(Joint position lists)

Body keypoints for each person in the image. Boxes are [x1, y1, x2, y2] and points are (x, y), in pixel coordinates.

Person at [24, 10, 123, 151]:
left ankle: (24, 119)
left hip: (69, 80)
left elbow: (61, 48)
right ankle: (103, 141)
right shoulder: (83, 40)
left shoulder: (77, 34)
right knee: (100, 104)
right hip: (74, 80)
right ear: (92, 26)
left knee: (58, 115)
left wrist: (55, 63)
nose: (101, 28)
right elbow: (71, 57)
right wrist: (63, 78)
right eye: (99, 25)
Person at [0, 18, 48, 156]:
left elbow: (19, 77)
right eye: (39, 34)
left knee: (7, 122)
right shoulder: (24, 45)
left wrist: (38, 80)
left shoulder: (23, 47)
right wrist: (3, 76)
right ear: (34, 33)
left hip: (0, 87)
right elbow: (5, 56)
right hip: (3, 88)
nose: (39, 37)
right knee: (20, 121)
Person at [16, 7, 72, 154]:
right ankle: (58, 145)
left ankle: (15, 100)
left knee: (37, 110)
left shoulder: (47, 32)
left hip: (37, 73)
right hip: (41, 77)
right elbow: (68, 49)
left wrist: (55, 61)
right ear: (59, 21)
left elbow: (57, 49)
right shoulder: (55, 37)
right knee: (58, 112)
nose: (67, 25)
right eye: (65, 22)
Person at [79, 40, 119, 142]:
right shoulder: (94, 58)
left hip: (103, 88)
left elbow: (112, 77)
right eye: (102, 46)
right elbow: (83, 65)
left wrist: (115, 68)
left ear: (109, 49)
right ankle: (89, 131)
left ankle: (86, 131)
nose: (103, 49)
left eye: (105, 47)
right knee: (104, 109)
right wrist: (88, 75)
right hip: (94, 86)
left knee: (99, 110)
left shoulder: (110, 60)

Assigned task
Reproduce the data, keeping every line exactly the same.

Solved exercise
Body keypoints for each person in the image. Boxes are [x1, y1, x2, y2] and points are (x, y), in pixel coordinates.

Person at [24, 10, 123, 151]:
left ankle: (24, 119)
left hip: (69, 80)
left elbow: (61, 48)
right ankle: (103, 141)
right shoulder: (83, 40)
left shoulder: (77, 34)
right knee: (100, 104)
right hip: (74, 80)
right ear: (92, 26)
left knee: (58, 115)
left wrist: (55, 63)
nose: (101, 28)
right elbow: (71, 57)
right wrist: (63, 78)
right eye: (99, 25)
Person at [0, 18, 48, 156]:
left elbow: (19, 77)
right eye: (39, 34)
left knee: (7, 122)
right shoulder: (24, 45)
left wrist: (38, 80)
left shoulder: (23, 47)
right wrist: (3, 76)
right ear: (34, 33)
left hip: (0, 87)
right elbow: (5, 56)
right hip: (3, 88)
nose: (39, 37)
right knee: (20, 121)
Person at [16, 7, 72, 154]:
right ankle: (58, 145)
left ankle: (15, 100)
left knee: (37, 110)
left shoulder: (47, 32)
left hip: (37, 73)
right hip: (41, 77)
right elbow: (68, 49)
left wrist: (55, 61)
right ear: (59, 21)
left elbow: (57, 49)
right shoulder: (55, 37)
right knee: (58, 112)
nose: (67, 25)
right eye: (65, 22)
Person at [79, 40, 119, 142]:
right shoulder: (94, 58)
left hip: (103, 88)
left elbow: (112, 77)
right eye: (102, 46)
right elbow: (83, 65)
left wrist: (115, 68)
left ear: (109, 49)
right ankle: (89, 131)
left ankle: (86, 131)
nose: (103, 49)
left eye: (105, 47)
right knee: (104, 109)
right wrist: (88, 75)
right hip: (94, 86)
left knee: (99, 110)
left shoulder: (110, 60)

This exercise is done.